Matt Chandler said, “All work is sacred, from the janitor to the CEO.”
Chandler, lead pastor of The Village Church in Dallas, said having faith at work can help employees be more dedicated and bring order to chaos. He said everyone wants to be happy, but joy is more long-lasting.
“Happiness is fleeting. Joy is solid ground. Abiding is the key in life,” he said.
Chandler said blue-collar workers probably have the best jobs because they don’t have to take work home with them. He had some advice for white-collar workers like himself. “See people not tasks,” he said.
Chandler said he never schedules cascading meetings. He always allows 10 minutes in-between. That gives him time to breathe, reflect and even pray to help solve problems.
That also helps him at home. After work he orients his heart by saying a prayer in the driveway. “I don’t know what I’m walking into,” he said. He gave another tip all parents should appreciate – called the high-low game. Every person at the dinner table tells their high point and low point of the day. That helps the dinner conversation at so many levels.

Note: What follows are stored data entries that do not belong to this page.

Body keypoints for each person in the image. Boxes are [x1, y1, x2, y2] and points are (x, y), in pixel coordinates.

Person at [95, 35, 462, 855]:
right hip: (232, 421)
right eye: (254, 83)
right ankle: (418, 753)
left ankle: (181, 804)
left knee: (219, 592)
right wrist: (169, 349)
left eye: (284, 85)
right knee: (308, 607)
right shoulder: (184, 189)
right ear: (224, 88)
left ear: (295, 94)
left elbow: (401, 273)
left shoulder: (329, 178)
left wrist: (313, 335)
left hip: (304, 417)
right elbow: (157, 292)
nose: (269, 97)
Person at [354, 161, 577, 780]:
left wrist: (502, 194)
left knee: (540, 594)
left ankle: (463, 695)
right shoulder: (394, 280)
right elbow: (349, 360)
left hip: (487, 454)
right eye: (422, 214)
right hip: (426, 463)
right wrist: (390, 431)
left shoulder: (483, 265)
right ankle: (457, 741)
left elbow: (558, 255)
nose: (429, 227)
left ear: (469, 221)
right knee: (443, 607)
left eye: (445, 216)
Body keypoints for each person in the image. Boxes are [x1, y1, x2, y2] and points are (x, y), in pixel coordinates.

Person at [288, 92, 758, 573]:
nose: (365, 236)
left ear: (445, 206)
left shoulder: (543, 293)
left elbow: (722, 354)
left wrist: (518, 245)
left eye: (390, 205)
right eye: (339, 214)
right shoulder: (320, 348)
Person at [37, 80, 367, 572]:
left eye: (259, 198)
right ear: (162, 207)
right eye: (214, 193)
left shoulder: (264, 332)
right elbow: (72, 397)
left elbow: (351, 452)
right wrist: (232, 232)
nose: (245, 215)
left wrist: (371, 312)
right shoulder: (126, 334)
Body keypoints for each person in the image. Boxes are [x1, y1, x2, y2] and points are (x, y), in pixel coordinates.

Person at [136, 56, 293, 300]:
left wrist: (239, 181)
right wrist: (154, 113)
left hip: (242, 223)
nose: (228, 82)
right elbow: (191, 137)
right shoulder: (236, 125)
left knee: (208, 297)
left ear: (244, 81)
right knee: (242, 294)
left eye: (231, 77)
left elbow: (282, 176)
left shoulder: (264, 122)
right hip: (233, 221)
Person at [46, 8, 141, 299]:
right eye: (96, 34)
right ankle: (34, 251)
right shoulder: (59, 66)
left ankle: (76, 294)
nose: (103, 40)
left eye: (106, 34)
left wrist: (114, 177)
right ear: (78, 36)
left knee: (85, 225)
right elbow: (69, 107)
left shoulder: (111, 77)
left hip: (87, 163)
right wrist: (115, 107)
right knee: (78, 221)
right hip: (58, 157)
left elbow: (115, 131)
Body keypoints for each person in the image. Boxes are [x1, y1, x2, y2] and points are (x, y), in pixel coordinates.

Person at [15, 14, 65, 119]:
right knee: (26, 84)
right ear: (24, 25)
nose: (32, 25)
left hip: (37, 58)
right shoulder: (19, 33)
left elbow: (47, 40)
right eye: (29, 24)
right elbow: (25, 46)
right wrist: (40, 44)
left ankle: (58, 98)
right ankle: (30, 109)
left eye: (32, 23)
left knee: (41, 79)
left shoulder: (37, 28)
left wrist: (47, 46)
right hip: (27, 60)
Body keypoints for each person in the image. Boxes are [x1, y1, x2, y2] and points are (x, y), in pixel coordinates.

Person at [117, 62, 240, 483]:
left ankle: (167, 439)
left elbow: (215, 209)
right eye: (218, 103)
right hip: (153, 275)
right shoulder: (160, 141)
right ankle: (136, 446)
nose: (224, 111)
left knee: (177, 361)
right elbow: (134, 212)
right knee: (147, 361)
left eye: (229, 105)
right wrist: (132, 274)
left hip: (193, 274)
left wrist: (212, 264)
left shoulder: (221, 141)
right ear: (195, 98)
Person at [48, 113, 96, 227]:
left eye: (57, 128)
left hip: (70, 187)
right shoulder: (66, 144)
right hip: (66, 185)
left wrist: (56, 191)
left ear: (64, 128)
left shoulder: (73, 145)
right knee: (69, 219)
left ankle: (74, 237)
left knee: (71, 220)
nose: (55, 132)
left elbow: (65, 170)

“God helps lessen the stress,” he said.
Chandler said in a room he can tell which employees had attention from their folks and who didn’t because their parents had deadlines, an overbearing boss and/or a psychotic client. He said businessmen need to put family first. “That can be tough in the alpha atmosphere of business,” he said.
But if you don’t it can rob your family of togetherness. You will try to make up for it with toys, technology and travel. And “imaginary hugs,” he said.
Bill Hybels, senior pastor of the Willow Creek Church in Illinois, said because the media is anti-church most don’t realize the good things that happen every day through him. He said, “Caring is the soul of a business. Little personal touches of love drive performance.”
Hybels said God has entrusted managers with treating people with respect, not leading through fear.
“The love of money is the root of all evil,” he said, correcting an often-misused saying. “It’s harder to compete today without God.”